The Shanghai Gesture (1941)


“I didn't think such a place existed except in my own imagination. It has a ghastly familiarity like a half-remembered dream. Anything could happen here... any moment…”


            Set in the wilds of Shanghai during a time – but not in the present- when no one wanted control over the town and everyone went wild The Shanghai Gesture is a tale of vice and revenge. Many nationalities, not just Chinese, crawl among the streets to mingle in vice and corruption together.
            One place where the low of Shanghai crawl together is a casino run by “Mother” Gin Sling. Gin Sling is a powerful and seductive woman who worked her way up from poverty to an extravagant, seedy lifestyle. She holds a great power to manipulate people’s thoughts and emotions to her whim.
            A young girl who goes by the name of “Poppy Smith” comes into the casino one night. She is a young spoiled rich girl completely taken with the casino and its inhabitants. A young charming Arab named Dr. Omar (“Doctor of nothing, Miss Smith. It sounds important and hurts no one. Unlike most doctors”) seduces Poppy and she completely falls for him. Gin Sling learns that Poppy’s real name is Victoria Charteris and her father is a man named Sir Guy Charteris who is planning to have her and her casino evicted and torn down to make way for development. Gin Sling remembers Charteris from long ago when he left her and never came back.
            Gin Sling plans her revenge against Charteris. She has Omar seduce Poppy and drive her into an addiction of alcohol and gambling. Poppy falls hard for Omar and becomes insanely jealous that an American girl, Dixie, has been hanging around him. She owes the casino a lot of money but she will not go to her father so she gambles her expensive jewelry. Charteris confronts his daughter telling her that Omar has given the jewelry back and has explained what has happened to Poppy. Her father sends her back to England… or so he thinks.
            The ending is all very interesting and tense. A reveal at the end is told. Throughout the film I saw part of the ending coming and was not really surprised by the reveal but if you do not see the reveal coming you will like it. Put it this way, Gene Tierney has a bit of an exotic look and once Gin Sling learns who Poppy’s father is I had it figured out.
            The great German director Josef Von Sternberg directed the film. Sternberg was famous for using the art of German Expressionism to tell his stories he has a very painterly way of framing his scenes and creating colorful characters. The cinematography plus his artistic eye adds much more seediness and corruption and grime to the story. The story is based off a play that for many years was banned by the production codes to never be made into a film. The gambling and alcoholism for one were almost enough to send the code overboard but there is a lot of sexual undertones that in the play explores more in depth. You can clearly see where the production put a stop to the sexual side but there are many scenes, lines, and body movements to suggest more has been going on than what we are allowed to see. I like this touch of ambiguity it makes the story and the characters more seductive and powerful.
            I downloaded The Shanghai Gesture just to see Gene Tierney. When she made this film she was twenty-one years old. As always she was completely gorgeous so incredibly stunning, her eyes were so beautiful in this film you just want to keep staring at them and not look away. Von Sternberg turned Poppy from a breath taking beautiful sophisticated woman into someone you could no longer stand to look at and just wanted her to go away. Once Poppy turns into a drunk, loose woman all you want is for her to get what she deserves, she does but not in a way that you could see coming. I was a bit shocked for like five seconds and then I thought well that’s what you get!! Poppy reminds me a bit of Tierney’s character in Leave Her to Heaven a few years later. Poppy definitely attests to Tierney’s acting ability if one minute we like the character and the next she is doing a fabulous job making us not like her.

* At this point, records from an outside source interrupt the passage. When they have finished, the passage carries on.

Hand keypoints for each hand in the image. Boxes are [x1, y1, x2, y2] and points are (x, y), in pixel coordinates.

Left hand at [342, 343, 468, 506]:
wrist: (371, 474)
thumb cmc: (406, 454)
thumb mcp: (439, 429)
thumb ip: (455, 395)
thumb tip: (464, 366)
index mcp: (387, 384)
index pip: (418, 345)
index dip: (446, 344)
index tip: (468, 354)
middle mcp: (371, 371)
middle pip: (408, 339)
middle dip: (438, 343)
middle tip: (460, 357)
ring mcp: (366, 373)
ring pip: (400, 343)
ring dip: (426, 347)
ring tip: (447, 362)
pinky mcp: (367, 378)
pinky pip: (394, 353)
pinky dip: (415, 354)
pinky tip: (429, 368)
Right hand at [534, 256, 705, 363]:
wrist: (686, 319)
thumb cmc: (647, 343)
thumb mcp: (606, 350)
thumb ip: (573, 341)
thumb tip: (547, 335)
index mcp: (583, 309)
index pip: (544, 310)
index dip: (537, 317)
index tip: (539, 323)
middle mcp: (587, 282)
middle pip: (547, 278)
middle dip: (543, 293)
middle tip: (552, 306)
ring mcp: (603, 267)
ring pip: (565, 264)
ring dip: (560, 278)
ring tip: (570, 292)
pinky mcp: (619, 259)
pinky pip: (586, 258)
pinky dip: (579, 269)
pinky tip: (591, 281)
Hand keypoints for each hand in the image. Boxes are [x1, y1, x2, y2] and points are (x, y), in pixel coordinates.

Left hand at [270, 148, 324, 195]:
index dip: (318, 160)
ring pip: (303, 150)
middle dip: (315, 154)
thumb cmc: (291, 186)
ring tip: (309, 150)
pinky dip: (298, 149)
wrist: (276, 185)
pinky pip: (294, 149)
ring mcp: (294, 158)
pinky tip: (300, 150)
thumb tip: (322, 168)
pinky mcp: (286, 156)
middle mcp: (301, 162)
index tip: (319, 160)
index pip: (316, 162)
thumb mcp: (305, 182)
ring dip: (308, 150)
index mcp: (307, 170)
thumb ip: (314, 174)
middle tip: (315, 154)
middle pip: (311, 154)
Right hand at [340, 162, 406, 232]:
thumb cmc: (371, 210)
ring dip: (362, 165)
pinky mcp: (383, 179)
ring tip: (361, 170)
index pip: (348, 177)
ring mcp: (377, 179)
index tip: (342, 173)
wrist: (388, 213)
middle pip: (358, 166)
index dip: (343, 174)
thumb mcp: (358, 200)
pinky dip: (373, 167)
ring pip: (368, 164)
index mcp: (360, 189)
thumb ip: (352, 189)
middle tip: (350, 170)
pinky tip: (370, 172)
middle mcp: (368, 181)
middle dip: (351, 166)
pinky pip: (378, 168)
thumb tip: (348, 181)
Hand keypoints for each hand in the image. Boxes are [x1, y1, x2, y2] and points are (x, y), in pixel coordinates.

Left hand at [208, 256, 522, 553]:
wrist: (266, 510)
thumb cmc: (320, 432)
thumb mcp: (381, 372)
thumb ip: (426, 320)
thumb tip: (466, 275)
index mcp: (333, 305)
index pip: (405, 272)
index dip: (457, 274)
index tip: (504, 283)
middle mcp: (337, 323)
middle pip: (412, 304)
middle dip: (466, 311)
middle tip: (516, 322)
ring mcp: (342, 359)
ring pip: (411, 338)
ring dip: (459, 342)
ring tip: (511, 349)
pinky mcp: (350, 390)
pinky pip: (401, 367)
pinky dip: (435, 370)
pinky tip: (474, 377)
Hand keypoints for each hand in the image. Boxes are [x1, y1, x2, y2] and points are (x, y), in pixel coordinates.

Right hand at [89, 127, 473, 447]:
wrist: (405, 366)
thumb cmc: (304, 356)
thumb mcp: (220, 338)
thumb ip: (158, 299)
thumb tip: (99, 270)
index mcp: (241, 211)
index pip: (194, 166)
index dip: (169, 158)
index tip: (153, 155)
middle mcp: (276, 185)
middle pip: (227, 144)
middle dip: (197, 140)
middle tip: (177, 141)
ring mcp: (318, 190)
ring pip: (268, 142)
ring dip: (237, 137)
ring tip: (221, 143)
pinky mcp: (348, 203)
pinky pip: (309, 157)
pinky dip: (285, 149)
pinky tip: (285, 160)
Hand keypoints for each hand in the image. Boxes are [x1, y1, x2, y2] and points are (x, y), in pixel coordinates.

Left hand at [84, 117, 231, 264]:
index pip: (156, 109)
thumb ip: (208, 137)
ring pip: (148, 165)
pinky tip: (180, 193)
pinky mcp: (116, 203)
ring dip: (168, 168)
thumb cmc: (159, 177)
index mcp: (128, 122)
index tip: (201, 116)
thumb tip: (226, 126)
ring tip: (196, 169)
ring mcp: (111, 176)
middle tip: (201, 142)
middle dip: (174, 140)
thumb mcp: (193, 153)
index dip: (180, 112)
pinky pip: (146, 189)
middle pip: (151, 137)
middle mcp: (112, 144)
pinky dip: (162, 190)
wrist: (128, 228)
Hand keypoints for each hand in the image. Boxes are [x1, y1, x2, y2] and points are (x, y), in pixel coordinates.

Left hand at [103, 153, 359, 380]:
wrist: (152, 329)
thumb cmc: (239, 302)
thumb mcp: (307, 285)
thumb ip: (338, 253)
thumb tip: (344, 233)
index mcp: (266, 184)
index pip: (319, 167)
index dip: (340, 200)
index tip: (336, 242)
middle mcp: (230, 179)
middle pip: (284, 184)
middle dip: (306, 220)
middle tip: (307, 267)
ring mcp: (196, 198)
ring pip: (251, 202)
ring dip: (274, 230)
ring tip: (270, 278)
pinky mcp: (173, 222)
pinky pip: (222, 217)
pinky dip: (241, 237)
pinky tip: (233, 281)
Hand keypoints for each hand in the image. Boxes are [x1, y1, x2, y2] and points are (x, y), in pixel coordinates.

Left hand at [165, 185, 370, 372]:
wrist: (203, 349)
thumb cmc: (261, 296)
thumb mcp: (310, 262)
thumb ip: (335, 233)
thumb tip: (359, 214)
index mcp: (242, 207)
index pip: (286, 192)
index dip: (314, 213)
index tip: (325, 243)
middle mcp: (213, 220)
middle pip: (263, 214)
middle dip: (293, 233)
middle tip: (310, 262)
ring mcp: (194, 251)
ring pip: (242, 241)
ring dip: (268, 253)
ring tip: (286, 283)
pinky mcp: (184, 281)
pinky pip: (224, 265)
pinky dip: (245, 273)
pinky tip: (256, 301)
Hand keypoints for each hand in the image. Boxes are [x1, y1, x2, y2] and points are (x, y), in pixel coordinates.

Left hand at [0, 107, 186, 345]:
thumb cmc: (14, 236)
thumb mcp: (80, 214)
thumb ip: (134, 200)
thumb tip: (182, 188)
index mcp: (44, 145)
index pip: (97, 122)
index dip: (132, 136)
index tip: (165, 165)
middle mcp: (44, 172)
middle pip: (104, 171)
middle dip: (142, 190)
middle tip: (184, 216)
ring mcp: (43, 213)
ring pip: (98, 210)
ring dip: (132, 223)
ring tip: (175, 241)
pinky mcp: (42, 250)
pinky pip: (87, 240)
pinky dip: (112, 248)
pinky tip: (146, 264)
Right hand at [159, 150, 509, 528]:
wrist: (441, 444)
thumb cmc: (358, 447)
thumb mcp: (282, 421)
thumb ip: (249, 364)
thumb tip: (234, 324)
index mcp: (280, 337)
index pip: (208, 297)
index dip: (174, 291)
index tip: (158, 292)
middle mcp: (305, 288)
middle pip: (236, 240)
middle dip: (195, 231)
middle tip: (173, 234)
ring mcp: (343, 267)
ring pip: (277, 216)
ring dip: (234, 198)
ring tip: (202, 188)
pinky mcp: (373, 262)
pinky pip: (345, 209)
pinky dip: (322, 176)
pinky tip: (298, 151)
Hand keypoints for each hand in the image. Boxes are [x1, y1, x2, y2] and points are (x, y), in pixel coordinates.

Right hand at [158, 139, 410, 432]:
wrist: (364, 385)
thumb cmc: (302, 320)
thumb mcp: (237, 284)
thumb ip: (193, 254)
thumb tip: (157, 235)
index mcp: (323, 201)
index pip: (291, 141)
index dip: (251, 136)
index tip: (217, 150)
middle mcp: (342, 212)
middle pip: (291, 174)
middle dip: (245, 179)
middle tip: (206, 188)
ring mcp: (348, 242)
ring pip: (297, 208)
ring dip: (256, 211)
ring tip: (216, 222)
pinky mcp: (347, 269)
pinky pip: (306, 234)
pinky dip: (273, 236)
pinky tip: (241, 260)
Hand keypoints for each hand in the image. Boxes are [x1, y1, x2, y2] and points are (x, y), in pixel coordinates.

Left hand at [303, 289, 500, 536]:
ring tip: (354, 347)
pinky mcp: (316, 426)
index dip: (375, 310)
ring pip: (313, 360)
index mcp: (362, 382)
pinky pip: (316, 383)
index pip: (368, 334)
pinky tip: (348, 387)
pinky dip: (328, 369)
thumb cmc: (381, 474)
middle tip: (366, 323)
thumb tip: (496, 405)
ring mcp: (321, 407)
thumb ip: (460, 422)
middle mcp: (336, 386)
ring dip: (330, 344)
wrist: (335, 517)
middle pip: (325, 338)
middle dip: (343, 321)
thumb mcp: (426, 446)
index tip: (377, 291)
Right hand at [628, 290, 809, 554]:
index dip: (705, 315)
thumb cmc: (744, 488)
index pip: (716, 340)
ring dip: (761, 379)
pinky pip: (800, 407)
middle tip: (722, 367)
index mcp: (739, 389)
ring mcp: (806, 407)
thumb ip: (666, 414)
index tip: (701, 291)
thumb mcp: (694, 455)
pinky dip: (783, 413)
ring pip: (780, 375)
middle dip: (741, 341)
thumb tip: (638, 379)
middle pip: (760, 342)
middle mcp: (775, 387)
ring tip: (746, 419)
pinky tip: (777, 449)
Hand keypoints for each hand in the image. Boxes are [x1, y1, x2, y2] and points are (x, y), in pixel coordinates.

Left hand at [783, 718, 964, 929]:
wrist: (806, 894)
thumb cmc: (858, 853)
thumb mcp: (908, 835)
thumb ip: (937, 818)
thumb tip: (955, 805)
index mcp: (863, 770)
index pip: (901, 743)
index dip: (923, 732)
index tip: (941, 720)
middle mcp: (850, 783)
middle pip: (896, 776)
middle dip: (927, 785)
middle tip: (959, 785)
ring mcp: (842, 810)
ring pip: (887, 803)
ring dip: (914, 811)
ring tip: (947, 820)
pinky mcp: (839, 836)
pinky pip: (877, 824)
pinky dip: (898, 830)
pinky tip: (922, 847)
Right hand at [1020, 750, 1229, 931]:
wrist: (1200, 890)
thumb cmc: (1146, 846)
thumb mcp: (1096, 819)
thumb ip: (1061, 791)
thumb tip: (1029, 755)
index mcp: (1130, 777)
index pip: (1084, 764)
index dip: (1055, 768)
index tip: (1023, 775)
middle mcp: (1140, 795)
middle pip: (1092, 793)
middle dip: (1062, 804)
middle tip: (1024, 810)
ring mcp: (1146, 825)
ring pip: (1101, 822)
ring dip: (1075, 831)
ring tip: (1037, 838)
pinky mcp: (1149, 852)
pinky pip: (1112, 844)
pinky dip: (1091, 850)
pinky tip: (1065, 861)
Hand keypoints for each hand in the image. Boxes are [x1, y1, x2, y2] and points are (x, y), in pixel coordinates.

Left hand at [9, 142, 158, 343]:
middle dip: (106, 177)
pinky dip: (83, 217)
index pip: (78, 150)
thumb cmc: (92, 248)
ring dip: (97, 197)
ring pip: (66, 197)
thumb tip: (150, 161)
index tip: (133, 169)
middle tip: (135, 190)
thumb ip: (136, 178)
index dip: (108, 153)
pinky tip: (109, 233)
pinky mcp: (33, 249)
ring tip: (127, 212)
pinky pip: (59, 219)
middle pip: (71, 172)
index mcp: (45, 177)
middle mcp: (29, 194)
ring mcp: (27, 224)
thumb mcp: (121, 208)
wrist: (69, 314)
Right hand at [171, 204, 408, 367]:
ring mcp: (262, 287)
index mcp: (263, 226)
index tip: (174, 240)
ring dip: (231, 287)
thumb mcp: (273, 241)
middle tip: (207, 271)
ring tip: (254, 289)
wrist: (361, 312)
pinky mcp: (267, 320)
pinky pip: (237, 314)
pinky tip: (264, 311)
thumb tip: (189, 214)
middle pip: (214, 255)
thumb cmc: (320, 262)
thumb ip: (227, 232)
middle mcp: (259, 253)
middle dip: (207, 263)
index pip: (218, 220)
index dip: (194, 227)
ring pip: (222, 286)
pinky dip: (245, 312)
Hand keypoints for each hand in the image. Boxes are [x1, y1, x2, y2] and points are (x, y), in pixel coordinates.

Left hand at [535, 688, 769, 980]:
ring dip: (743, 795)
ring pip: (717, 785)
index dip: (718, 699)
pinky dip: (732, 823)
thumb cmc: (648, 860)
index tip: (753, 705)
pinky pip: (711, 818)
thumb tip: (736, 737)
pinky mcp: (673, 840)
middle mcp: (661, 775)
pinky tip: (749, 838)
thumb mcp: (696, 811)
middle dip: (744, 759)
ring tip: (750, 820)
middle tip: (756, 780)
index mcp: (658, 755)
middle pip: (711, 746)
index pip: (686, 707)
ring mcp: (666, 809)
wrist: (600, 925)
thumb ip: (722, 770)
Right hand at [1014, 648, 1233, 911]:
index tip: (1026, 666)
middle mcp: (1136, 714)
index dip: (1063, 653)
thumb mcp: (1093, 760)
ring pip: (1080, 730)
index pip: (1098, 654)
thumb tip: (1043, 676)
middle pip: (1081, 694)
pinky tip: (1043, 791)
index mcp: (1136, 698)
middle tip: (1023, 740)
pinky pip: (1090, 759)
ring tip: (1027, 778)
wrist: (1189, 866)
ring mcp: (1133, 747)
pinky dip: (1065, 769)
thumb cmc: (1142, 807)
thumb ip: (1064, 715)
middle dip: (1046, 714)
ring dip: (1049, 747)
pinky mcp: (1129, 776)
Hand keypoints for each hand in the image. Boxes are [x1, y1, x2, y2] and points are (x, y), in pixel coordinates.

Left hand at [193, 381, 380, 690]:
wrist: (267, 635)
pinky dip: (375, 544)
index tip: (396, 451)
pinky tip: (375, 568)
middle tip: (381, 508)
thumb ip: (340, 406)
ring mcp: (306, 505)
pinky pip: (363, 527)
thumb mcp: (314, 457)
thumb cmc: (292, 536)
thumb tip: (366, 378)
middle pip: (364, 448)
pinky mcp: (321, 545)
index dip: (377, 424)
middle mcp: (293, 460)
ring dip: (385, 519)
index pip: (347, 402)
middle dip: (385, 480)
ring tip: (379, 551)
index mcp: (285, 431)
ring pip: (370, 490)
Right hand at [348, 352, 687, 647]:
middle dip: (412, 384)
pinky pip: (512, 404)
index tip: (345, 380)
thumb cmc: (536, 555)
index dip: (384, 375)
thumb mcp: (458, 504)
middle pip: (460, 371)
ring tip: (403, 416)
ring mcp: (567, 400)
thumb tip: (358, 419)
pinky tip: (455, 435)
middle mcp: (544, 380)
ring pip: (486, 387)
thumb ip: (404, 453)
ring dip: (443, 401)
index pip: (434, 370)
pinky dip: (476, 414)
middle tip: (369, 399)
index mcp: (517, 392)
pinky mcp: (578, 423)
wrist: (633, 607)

            The rest of the cast does very well. Ona Munson is delectably wicked as “Mother” Gin Sling. Although not Asian in the slightest the makeup and costume department did a wonderful job making her look exotic. If you are a true classic movie nut like me you will notice the croupier from Casablanca is also the roulette croupier in this film. I noticed it was him right away from the way he said (possibly) “no more bets” in French. 
            The Shanghai Gesture is an early Noir from 1941. You can clearly see the coming of the genre and the characteristics of it: there is corruption and vice, a femme fatale who drives others to do what they normally would not, a tale of revenge and vice, a seedy view of the world from the ones who live in it. The Shanghai Gesture is an understated and under watched classic film. Although not one of the greatest films and slightly boring at times The Shanghai Gesture is worth viewing especially for the moral and sexual ambiguity and the ending.